What this exercise asks:
A) In the collaborative air traffic management text, what will replace labor-intensive, voice, or text-based processes?
B) Carry on the collaborative air traffic management text from its final sentence.

Improved Collaborative Air Traffic Management Timeline (PDF)

Benefits:

Key benefits from the collaborative environment in the NextGen will include the following:

• Airspace operators benefit from improved collaborative decision-support tools, which will more efficiently assess the potential impact of decisions, reducing the likelihood of unintended consequences. Better decision support will also increase the ability to maintain capacity in the presence of uncertainty. Less-conservative operational decisions will be made because decision-support capabilities will be better able to integrate large amounts of data over multiple time horizons.
• A larger percentage of operators will participate in the collaboration process than do currently. Today’s process is characterized by poor information distribution capabilities and is limited by verbal negotiations. Flight operators will obtain benefits in efficiency, access, and overall performance, in addition to other national needs which will be accommodated effectively.
• Because decision-makers will have more information about relevant issues, and improved automation tools, decisions will be made more quickly, required lead times for implementation will be reduced, responses will be more specific, and solutions will be more flexible to change.
• Information exchange will be more clearly targeted to the appropriate decision-makers, reducing workload and unnecessary actions by those not affected. Machine-to-machine negotiation will replace labor-intensive, voice, or text-based processes.
• Management of airspace security will be integrated into overall collaboration and decision-making.
• Participants will be assured of data privacy and protection, so that sensitive or proprietary information is shared in a way that helps to achieve objectives while improving overall ATM performance.
• Improved strategic capability will be based on dynamic information flows as opposed to static processes.

Dependencies:

Achieving Collaborative ATM is dependent on ADS-B transmit (out), SWIM, Data Communications, Safety Management System processes, training, procedures, airspace redesign, ERAM, TFM-M, and flight object.

CATM also benefits from the integration of weather into to the decision support tools found in the Reduced Weather Impact solution set

FY09 Key Enabling Activities:

All activities are contingent on pending budget decision.

Flow Contingency Management

• Integration Execution of Flow Strategies into Controller tools. Develop procedures, guidance and training package for the sector teams implementation of the “go” button
• Enhancing the Strategic Flow Program. Develop enhancements for the Airborne Flow Program which manages strategic flow in cases of en route thunderstorm and congestion
• Departure Trajectory Flow Management. Build algorithms and requirements for a strategic departure flow capability to improve the integration of departures into overhead and arrival streams. Reduce departure delays

Flight and State Data Management

• Common Status and Structure Data. Develop common methodology for inclusion of flight constraint data: SUAs, LOAs, runway configurations, NOTAMs, FCAs, TMIs into decision support, and flight data management tool. Increase flight efficiency and reduce support costs

NextGen Transformational Program
System-Wide Information Management (SWIM): The System-Wide Information Management (SWIM) Program will be an information management and data sharing system for the NextGen.  SWIM will provide policies and standards to support data management, and the formats needed to enter data to NAS systems, retrieve it, secure its integrity, and control its access and use.

Information supplied:
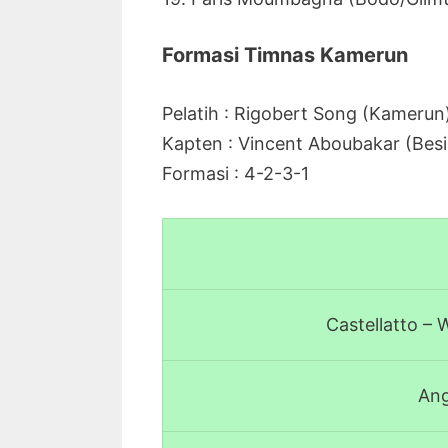
Formasi Timnas Kamerun
Pelatih : Rigobert Song (Kamerun
Kapten :
Vincent Aboubakar (Besi
Formasi : 4-2-3-1
Castellatto –
Ang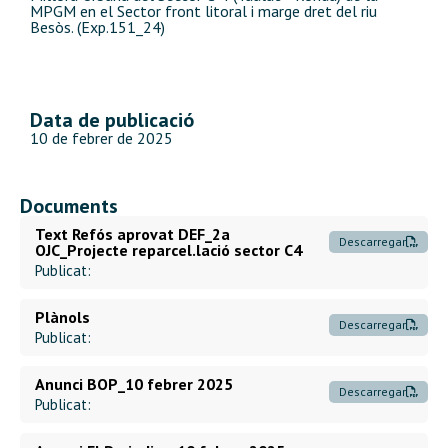
MPGM en el Sector front litoral i marge dret del riu
Besòs. (Exp.151_24)
Data de publicació
10 de febrer de 2025
Documents
Text Refós aprovat DEF_2a
Descarregar
OJC_Projecte reparcel.lació sector C4
Publicat:
Plànols
Descarregar
Publicat:
Anunci BOP_10 febrer 2025
Descarregar
Publicat: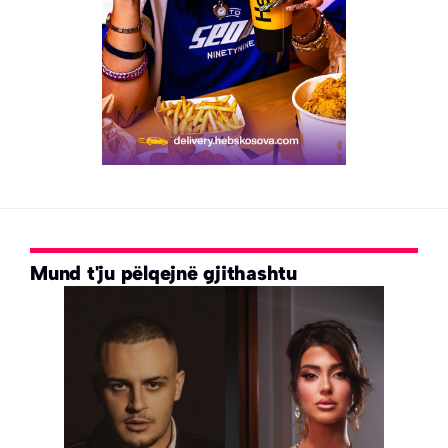
Mund t'ju pëlqejnë gjithashtu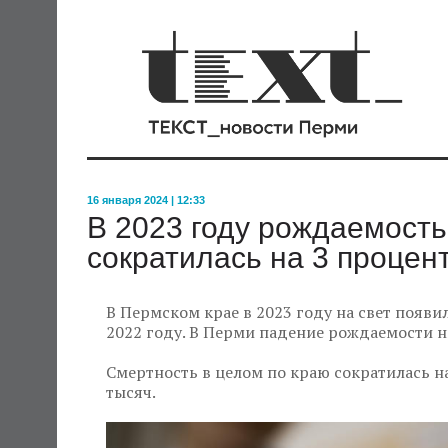
16 января 2024 | 12:33
В 2023 году рождаемость
сократилась на 3 процен
В Пермском крае в 2023 году на свет появил
2022 году. В Перми падение рождаемости ни
Смертность в целом по краю сократилась на 
тысяч.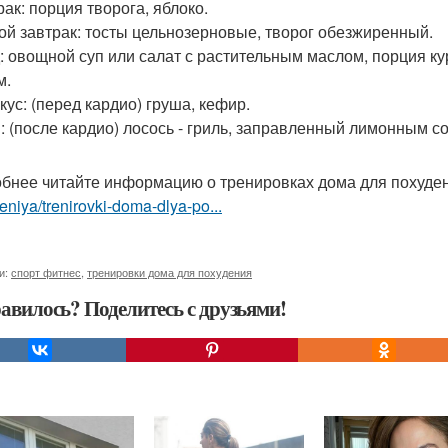
рак: порция творога, яблоко.
рой завтрак: тосты цельнозерновые, творог обезжиренный.
д: овощной суп или салат с растительным маслом, порция ку
м.
кус: (перед кардио) груша, кефир.
н: (после кардио) лосось - гриль, заправленный лимонным с
бнее читайте информацию о тренировках дома для похуде
niya/trenirovki-doma-dlya-po...
и:
спорт фитнес
,
тренировки дома для похудения
авилось? Поделитесь с друзьями!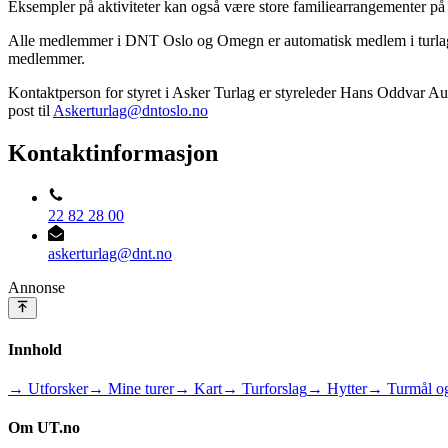
Eksempler på aktiviteter kan også være store familiearrangementer på
Alle medlemmer i DNT Oslo og Omegn er automatisk medlem i turlage
medlemmer.
Kontaktperson for styret i Asker Turlag er styreleder Hans Oddvar Au
post til
Askerturlag@dntoslo.no
Kontaktinformasjon
22 82 28 00
askerturlag@dnt.no
Annonse
Innhold
→ Utforsker
→ Mine turer
→ Kart
→ Turforslag
→ Hytter
→ Turmål og
Om UT.no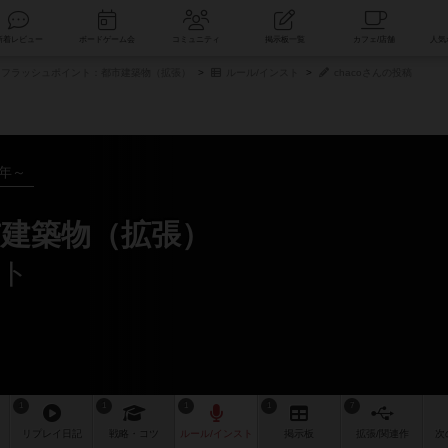
索
新着レビュー
ボードゲーム会
コミュニティ
掲示板一覧
フラッシュポイント：都市建築物（拡張）
ルール/インスト
chacoさんの投稿
1年～
建築物（拡張）
スト
1
1
1
1
7
リプレイ
日記
戦略
・コツ
ルール
/インスト
掲示板
拡張/関連
作
次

Task-by-task outputs:
A) Machine-to-machine negotiation.

B)
The initial set of SWIM standards will be made available to internal users and external users such as U.S. Department of Defense (DoD), Department of Homeland Security (DHS) and airline operations centers to govern FAA traffic flow and flight management data access.

Additional details for the SWIM program can be found in the reference sheet.

FY09 Key Research:

New ATM Requirement: Optimizing capacity to balance demand by strategic and tactical interactions with air traffic managers and flight operators will require shared data communication among pilots, dispatchers, and controllers and decision-support tools for both air and ground applications. This will include developing a software assurance standard for integrating the air/ground applications safely. In 2009, approaches/methodologies for software assurance of complex air/ground systems will be analyzed and produced. Coordination of airborne and ground software assurance standard to support air/ground operational integrity will begin.

Air Traffic Control/Technical Operations Human Factors- Controller Efficiency: This program will accelerate and expand research addressing human performance issues in NextGen concepts.  It will involve developing initial collaborative ATM requirements and ensuring information and communication flows support common situational awareness for future NAS controllers, and pilots.

Mid-Term Capability (2012 - 2018) Details:

The following are the capability details for collaborative air traffic management:

Continuous Flight Day Evaluation

Performance analysis, where throughput is constrained, is the basis for strategic operations planning.  Continuous (real-time) constraints are provided to Air Navigation Service Provider (ANSP) traffic management decision-support tools and National Airspace System (NAS) users.  Evaluation of NAS performance is both a real-time activity feedback tool and a post-event analysis process.  Flight day evaluation metrics are complementary and consistent with collateral sets of metrics for airspace, airport, and flight operations.

Needs/Shortfall:  Traffic-flow managers currently assess their performance after each day and use this information in future operations.  This activity is not routine during the day, nor are consistent performance measures used among traffic flow managers. A robust suite of decision-support tools is required in continuous real-time.  These tools will be used to monitor, evaluate, and adjust traffic flow management initiatives (TMIs). The intended purpose will be based on a commonly agreed upon set of system performance measures.  The measures should, impose minimum constraints on airport, terminal airspace, and en route airspace capacity. 

Operational Concept: ANSPs and users collaboratively and continuously assess (monitor and evaluate) constraints (e.g., airport, airspace, hazardous weather, sector workload, Navigational Aid (NAVAID) outages, security) and associated TMI mitigation strategies.  Users and ANSP dynamically adjust both pre-departure and airborne trajectories in response to anticipated and real-time constraints.
ANSP, in collaboration with users, develops mitigation strategies that consider the potential constraints.  A pre-defined set of alternatives is developed that maximizes airspace and airport capacity and throughput.  ANSP and users use (real-time) constraint information and these mitigation strategies to increase operational predictability and throughput.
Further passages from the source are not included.